That’s the truth—at least, the truth according to Alex Jones, a popular talk-radio host who is today’s leading proponent and marketer of political paranoia. “The globalists have stolen the world’s power,” he told me recently, with surprisingly abundant good cheer. “Their big dream, and all they talk about, is creating a super bioweapon, basically based on a mouse pox, and just turn it loose and kill almost everybody. It kills about 99 percent of whatever mammal you design it for. It’s their Valhalla, and they’re going to do it.”
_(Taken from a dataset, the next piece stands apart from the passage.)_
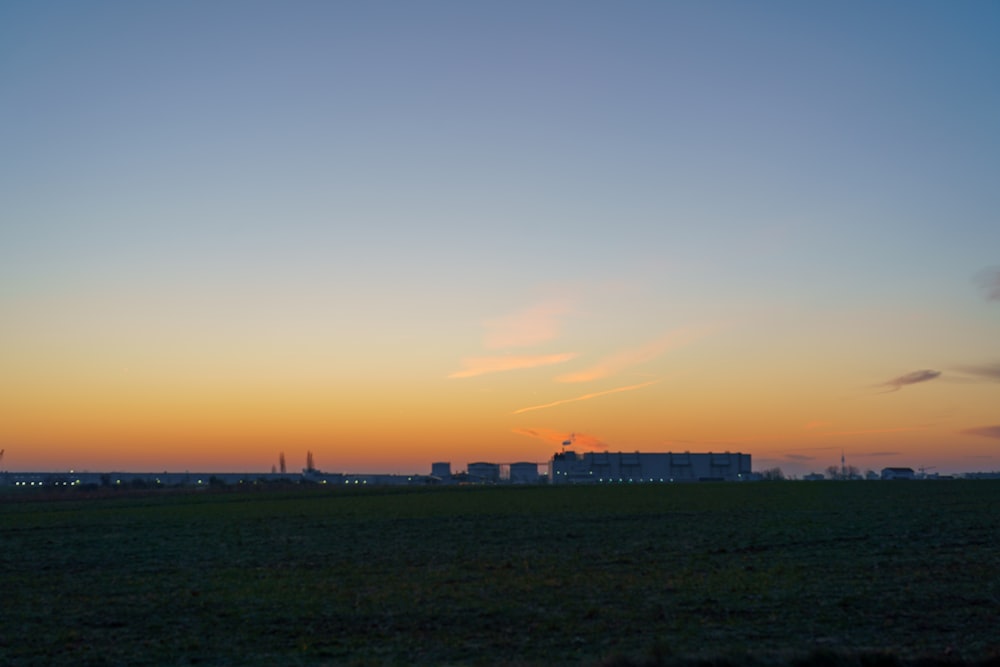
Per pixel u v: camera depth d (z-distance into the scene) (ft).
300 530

Given these views, it was a little odd to see the thickset Jones, dressed in black, squeezed in between Whoopi Goldberg and Barbara Walters on ABC’s The View in late February, talking about Charlie Sheen. Goldberg, in fact, looked a little stunned when Jones, a close friend of Sheen’s through the 9/11 “Truther” movement, which posits that 9/11 was an inside job orchestrated by Bush and others, began steering the conversation away from the celebrity train wreck and into the wilds of political conspiracy.

“Charlie Sheen is tired of being judged as the ultimate demon in this world,” growled Jones. “He didn’t kill a million people in Iraq! He wasn’t involved with the takedown of Building 7 here in New York!”

At one point, Goldberg tried to lasso Jones—“You’re talking too fast for me, baby, slow down”—but Jones darted away.

“They’ve got the TSA putting their hand down people’s pants,” he insisted. “We’ve got the banks bankrupting the U.S.—”

“Let’s stick with Charlie,” interjected Goldberg again, “ ’cause that’s way too much for me, man.”

“He didn’t steal $27.3 trillion, like the Federal Reserve!” yelled Jones. “Torture! Secret arrests! America turning into a police state!”

The women of The View, having lost control of their program, looked relieved to cut to a commercial. But Jones was only starting his grand tour through the mainstream media: That night, he appeared with Joy Behar to talk more about Sheen. Matt Drudge linked to a story on Jones’s website, Infowars.com, spiking traffic. There were also appearances on A&E and the History Channel.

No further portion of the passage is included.